Items from a data source
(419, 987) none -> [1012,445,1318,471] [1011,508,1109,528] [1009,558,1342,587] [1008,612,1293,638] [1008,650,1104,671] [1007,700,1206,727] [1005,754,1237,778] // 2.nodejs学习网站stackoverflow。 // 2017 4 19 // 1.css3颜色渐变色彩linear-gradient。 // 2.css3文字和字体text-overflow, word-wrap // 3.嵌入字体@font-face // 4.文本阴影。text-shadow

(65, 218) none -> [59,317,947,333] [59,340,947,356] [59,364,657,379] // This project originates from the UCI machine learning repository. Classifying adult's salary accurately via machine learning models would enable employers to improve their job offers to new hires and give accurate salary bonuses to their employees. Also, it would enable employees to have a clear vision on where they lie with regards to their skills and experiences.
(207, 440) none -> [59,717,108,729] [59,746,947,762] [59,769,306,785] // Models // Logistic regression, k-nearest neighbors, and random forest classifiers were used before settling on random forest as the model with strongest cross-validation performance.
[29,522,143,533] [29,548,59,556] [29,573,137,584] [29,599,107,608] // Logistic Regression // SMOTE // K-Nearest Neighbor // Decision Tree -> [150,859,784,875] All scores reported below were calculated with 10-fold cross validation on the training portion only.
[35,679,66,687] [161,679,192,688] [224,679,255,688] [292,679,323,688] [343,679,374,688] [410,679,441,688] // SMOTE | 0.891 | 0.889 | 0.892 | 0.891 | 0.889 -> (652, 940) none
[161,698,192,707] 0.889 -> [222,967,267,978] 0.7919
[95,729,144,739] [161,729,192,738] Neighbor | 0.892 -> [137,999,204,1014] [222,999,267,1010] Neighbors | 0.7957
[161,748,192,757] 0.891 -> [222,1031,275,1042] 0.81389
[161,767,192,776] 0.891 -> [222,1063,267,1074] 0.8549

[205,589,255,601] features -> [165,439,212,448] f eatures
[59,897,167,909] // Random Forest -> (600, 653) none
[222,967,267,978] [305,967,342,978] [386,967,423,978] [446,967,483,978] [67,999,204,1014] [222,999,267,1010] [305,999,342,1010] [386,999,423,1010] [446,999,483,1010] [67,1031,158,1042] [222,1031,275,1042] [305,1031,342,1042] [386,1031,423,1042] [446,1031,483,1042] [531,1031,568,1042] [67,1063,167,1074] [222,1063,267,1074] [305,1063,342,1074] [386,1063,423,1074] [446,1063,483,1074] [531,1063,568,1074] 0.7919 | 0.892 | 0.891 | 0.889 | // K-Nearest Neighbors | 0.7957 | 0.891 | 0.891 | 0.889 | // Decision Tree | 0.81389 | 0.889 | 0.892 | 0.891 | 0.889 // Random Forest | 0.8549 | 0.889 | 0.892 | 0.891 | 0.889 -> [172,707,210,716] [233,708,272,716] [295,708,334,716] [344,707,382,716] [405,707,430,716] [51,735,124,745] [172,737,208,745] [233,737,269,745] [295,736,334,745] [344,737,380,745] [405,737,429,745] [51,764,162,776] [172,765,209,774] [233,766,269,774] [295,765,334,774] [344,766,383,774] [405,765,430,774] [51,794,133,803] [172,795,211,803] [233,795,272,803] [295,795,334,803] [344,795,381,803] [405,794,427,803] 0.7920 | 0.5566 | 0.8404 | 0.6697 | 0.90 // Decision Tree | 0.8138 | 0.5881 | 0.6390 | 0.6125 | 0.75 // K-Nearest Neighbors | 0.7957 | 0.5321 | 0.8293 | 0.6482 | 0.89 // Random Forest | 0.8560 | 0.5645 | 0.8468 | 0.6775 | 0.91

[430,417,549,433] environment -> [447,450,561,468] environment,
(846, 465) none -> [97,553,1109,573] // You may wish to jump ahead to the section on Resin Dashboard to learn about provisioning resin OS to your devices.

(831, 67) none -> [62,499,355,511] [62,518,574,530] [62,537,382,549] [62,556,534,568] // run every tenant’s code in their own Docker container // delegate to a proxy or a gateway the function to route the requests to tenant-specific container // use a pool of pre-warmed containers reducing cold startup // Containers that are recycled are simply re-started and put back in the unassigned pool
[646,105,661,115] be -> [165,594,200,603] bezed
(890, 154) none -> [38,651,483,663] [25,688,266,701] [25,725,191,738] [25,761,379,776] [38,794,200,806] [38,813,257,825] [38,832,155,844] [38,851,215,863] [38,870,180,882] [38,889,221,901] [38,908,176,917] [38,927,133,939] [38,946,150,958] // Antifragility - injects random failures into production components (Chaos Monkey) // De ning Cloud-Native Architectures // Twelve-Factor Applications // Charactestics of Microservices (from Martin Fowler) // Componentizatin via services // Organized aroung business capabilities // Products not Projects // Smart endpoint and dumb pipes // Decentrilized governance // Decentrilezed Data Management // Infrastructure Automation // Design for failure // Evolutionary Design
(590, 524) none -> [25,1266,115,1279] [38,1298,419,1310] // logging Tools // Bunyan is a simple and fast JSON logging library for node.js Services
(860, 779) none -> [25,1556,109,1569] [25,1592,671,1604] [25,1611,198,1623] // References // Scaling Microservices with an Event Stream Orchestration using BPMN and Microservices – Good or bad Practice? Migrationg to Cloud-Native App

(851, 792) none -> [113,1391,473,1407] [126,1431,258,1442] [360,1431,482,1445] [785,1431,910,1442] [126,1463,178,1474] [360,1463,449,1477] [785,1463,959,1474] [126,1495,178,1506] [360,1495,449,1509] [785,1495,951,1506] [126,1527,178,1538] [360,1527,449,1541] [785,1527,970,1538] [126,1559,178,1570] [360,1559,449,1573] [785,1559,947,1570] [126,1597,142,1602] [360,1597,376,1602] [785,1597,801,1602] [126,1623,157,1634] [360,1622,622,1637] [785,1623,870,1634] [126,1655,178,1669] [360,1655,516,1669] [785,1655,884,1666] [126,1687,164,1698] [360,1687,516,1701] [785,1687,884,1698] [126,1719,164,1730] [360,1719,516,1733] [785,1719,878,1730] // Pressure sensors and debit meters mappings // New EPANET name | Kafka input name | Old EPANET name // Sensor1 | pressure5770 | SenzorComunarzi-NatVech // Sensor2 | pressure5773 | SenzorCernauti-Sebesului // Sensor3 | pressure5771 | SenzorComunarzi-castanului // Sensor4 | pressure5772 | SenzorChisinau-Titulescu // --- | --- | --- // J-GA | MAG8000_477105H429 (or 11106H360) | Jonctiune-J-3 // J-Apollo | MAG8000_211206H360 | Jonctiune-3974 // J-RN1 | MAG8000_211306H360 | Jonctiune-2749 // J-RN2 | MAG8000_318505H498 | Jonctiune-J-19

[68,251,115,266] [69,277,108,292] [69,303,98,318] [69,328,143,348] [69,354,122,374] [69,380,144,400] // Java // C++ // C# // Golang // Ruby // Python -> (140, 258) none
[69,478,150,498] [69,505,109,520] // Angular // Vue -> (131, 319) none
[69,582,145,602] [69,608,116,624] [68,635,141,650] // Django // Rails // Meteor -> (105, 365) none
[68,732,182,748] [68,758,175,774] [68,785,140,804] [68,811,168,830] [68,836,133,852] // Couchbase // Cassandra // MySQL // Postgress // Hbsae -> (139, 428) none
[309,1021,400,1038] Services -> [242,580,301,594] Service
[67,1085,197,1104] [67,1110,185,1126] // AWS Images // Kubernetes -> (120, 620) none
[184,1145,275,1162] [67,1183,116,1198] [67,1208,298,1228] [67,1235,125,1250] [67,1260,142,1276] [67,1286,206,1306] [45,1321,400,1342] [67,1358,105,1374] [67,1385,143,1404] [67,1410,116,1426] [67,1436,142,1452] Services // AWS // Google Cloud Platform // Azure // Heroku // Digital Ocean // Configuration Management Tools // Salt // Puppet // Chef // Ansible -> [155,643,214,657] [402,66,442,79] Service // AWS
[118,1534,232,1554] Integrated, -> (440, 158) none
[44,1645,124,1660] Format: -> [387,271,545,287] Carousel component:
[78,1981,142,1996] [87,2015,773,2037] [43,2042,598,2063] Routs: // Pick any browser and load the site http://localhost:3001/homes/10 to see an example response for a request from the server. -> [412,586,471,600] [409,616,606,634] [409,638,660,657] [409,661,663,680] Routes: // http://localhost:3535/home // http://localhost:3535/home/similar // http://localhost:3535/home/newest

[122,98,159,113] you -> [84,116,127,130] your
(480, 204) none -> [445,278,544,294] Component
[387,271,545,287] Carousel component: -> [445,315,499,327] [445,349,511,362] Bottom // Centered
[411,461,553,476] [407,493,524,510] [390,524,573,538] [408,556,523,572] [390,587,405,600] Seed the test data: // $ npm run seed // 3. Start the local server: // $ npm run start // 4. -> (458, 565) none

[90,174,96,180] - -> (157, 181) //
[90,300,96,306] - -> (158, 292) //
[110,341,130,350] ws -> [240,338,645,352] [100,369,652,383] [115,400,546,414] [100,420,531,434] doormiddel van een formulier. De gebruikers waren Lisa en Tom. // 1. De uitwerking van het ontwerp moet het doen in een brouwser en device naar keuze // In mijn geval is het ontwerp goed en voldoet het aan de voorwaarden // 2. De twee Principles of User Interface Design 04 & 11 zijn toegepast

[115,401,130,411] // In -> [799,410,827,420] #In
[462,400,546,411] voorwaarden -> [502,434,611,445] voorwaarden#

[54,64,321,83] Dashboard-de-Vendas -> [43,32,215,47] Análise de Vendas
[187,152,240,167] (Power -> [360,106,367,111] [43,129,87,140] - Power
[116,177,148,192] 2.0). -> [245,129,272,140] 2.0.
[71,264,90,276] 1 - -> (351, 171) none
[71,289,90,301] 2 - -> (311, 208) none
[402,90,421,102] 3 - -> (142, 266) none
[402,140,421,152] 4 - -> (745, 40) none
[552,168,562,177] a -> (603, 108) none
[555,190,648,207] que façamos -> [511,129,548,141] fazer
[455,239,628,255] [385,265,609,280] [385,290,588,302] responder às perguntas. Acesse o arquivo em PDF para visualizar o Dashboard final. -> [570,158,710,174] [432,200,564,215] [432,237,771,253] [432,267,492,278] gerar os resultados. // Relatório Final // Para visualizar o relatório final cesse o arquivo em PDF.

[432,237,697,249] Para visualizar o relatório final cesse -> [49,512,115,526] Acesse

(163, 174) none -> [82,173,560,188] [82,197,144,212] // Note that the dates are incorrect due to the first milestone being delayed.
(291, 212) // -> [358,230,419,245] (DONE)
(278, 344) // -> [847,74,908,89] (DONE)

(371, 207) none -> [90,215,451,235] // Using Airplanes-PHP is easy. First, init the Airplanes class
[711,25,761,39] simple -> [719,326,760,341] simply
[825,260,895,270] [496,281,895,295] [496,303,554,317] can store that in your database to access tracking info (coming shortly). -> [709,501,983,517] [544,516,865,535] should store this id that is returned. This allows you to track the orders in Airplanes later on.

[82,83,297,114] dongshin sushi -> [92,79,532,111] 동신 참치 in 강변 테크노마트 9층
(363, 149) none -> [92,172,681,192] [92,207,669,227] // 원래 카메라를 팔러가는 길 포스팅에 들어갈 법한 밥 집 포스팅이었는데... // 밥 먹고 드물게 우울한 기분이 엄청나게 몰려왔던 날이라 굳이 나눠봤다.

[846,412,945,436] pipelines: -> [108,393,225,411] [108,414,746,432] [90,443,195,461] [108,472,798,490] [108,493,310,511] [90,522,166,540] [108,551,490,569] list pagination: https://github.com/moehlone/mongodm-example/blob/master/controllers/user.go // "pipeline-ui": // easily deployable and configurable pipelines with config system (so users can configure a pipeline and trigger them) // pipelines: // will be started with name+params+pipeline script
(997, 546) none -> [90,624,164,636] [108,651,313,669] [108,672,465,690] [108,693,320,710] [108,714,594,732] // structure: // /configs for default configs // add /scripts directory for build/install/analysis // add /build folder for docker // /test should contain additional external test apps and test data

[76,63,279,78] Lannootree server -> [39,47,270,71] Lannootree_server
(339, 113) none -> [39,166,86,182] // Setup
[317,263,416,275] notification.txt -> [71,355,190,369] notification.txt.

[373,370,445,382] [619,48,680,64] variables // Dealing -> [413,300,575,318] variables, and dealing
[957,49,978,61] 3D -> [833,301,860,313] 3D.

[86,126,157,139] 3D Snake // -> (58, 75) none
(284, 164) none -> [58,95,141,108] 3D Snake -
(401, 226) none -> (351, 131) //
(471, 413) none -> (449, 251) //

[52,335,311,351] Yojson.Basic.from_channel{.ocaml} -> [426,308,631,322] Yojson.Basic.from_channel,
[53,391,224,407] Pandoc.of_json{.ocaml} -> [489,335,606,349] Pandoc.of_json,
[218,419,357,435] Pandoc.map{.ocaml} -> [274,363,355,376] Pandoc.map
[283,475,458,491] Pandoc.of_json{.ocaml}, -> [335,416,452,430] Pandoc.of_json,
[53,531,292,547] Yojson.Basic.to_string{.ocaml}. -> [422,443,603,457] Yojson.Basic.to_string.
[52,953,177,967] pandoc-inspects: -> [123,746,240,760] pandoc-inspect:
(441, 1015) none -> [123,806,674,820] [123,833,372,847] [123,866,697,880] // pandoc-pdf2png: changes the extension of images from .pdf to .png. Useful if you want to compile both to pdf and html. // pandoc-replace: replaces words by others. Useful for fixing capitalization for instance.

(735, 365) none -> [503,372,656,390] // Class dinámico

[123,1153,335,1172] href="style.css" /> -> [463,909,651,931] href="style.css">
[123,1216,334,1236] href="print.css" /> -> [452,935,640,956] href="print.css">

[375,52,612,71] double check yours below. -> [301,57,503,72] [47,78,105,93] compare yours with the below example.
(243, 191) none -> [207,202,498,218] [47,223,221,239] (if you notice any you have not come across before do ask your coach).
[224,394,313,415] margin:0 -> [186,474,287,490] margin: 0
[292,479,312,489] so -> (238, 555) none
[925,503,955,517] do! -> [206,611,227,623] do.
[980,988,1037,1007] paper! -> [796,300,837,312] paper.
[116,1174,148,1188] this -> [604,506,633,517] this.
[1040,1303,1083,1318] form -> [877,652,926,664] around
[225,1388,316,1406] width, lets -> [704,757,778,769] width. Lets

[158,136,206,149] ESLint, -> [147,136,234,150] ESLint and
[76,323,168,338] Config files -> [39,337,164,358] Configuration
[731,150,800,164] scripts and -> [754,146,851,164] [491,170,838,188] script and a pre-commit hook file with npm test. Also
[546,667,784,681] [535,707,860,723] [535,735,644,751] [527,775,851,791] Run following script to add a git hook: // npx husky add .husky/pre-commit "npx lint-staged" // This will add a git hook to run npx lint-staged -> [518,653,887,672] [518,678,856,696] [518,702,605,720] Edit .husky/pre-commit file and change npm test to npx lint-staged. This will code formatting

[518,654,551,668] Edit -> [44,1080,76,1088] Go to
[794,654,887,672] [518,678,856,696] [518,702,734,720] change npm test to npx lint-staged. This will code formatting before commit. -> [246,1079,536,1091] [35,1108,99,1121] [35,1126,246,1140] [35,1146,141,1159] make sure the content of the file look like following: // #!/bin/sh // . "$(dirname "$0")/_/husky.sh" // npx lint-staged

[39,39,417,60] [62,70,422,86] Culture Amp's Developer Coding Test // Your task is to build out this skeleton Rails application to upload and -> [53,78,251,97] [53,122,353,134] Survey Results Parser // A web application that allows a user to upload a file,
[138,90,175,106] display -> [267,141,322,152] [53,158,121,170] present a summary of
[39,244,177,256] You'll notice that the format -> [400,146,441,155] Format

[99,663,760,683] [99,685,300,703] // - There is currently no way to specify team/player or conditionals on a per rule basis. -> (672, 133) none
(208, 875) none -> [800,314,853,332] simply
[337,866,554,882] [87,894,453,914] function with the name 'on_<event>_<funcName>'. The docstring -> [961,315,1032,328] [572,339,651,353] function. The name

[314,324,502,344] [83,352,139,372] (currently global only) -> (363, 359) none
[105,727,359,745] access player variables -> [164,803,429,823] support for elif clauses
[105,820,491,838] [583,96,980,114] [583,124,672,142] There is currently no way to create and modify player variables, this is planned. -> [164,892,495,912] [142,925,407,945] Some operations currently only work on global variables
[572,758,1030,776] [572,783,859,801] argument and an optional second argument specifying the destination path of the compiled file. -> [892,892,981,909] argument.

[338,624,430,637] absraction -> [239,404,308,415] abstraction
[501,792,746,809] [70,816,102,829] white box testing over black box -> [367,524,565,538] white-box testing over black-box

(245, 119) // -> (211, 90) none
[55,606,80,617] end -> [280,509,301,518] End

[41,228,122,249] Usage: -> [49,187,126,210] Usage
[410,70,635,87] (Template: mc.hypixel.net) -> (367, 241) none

» **Task requirements**: Give back, unchanged, the line that holds "[55,606,80,617] end -> [280,509,301,518] End" along with all lines after it through the last line above.

» **Response box**:
[55,606,80,617] end -> [280,509,301,518] End

[41,228,122,249] Usage: -> [49,187,126,210] Usage
[410,70,635,87] (Template: mc.hypixel.net) -> (367, 241) none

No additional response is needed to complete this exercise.